> [Task item]:
Each record in the listing below is to be duplicated exactly.

> [Task inputs]:

========================================================================

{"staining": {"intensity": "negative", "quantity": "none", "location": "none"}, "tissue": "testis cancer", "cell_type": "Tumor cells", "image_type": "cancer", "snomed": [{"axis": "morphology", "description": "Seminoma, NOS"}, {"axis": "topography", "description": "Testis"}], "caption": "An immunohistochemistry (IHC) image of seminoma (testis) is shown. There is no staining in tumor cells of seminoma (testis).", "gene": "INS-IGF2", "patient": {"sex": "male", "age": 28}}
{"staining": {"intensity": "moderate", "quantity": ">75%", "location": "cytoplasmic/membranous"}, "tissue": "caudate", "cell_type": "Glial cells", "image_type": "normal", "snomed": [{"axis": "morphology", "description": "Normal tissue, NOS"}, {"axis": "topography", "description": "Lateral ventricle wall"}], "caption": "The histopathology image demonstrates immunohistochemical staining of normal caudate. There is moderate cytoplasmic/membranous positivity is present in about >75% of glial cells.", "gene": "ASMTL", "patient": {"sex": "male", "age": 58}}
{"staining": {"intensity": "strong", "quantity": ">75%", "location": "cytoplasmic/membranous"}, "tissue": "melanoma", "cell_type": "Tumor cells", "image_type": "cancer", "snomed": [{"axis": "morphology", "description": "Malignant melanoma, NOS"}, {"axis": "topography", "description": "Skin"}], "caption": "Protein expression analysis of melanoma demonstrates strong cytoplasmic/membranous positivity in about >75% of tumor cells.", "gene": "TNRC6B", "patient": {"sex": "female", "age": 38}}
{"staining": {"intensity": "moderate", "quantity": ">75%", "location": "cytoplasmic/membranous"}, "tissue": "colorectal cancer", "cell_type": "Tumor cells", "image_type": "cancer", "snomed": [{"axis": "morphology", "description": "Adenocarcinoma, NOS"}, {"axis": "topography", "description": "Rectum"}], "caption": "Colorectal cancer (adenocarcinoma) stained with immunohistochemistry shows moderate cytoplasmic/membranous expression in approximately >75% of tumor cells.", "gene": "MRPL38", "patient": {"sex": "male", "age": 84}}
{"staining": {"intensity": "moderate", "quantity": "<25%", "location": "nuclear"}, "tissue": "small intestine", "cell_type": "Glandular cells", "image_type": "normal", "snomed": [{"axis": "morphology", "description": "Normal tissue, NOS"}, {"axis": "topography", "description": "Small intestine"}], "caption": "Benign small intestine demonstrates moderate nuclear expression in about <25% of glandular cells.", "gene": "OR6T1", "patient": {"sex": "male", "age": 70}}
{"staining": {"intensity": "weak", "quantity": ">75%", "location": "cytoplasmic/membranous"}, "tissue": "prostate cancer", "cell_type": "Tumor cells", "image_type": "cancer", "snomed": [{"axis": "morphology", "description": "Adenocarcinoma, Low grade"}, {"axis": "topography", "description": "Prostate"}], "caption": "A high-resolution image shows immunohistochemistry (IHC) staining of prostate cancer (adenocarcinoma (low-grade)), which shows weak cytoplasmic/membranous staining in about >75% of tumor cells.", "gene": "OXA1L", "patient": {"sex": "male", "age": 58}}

========================================================================

> [Your solution]:
{"staining": {"intensity": "negative", "quantity": "none", "location": "none"}, "tissue": "testis cancer", "cell_type": "Tumor cells", "image_type": "cancer", "snomed": [{"axis": "morphology", "description": "Seminoma, NOS"}, {"axis": "topography", "description": "Testis"}], "caption": "An immunohistochemistry (IHC) image of seminoma (testis) is shown. There is no staining in tumor cells of seminoma (testis).", "gene": "INS-IGF2", "patient": {"sex": "male", "age": 28}}
{"staining": {"intensity": "moderate", "quantity": ">75%", "location": "cytoplasmic/membranous"}, "tissue": "caudate", "cell_type": "Glial cells", "image_type": "normal", "snomed": [{"axis": "morphology", "description": "Normal tissue, NOS"}, {"axis": "topography", "description": "Lateral ventricle wall"}], "caption": "The histopathology image demonstrates immunohistochemical staining of normal caudate. There is moderate cytoplasmic/membranous positivity is present in about >75% of glial cells.", "gene": "ASMTL", "patient": {"sex": "male", "age": 58}}
{"staining": {"intensity": "strong", "quantity": ">75%", "location": "cytoplasmic/membranous"}, "tissue": "melanoma", "cell_type": "Tumor cells", "image_type": "cancer", "snomed": [{"axis": "morphology", "description": "Malignant melanoma, NOS"}, {"axis": "topography", "description": "Skin"}], "caption": "Protein expression analysis of melanoma demonstrates strong cytoplasmic/membranous positivity in about >75% of tumor cells.", "gene": "TNRC6B", "patient": {"sex": "female", "age": 38}}
{"staining": {"intensity": "moderate", "quantity": ">75%", "location": "cytoplasmic/membranous"}, "tissue": "colorectal cancer", "cell_type": "Tumor cells", "image_type": "cancer", "snomed": [{"axis": "morphology", "description": "Adenocarcinoma, NOS"}, {"axis": "topography", "description": "Rectum"}], "caption": "Colorectal cancer (adenocarcinoma) stained with immunohistochemistry shows moderate cytoplasmic/membranous expression in approximately >75% of tumor cells.", "gene": "MRPL38", "patient": {"sex": "male", "age": 84}}
{"staining": {"intensity": "moderate", "quantity": "<25%", "location": "nuclear"}, "tissue": "small intestine", "cell_type": "Glandular cells", "image_type": "normal", "snomed": [{"axis": "morphology", "description": "Normal tissue, NOS"}, {"axis": "topography", "description": "Small intestine"}], "caption": "Benign small intestine demonstrates moderate nuclear expression in about <25% of glandular cells.", "gene": "OR6T1", "patient": {"sex": "male", "age": 70}}
{"staining": {"intensity": "weak", "quantity": ">75%", "location": "cytoplasmic/membranous"}, "tissue": "prostate cancer", "cell_type": "Tumor cells", "image_type": "cancer", "snomed": [{"axis": "morphology", "description": "Adenocarcinoma, Low grade"}, {"axis": "topography", "description": "Prostate"}], "caption": "A high-resolution image shows immunohistochemistry (IHC) staining of prostate cancer (adenocarcinoma (low-grade)), which shows weak cytoplasmic/membranous staining in about >75% of tumor cells.", "gene": "OXA1L", "patient": {"sex": "male", "age": 58}}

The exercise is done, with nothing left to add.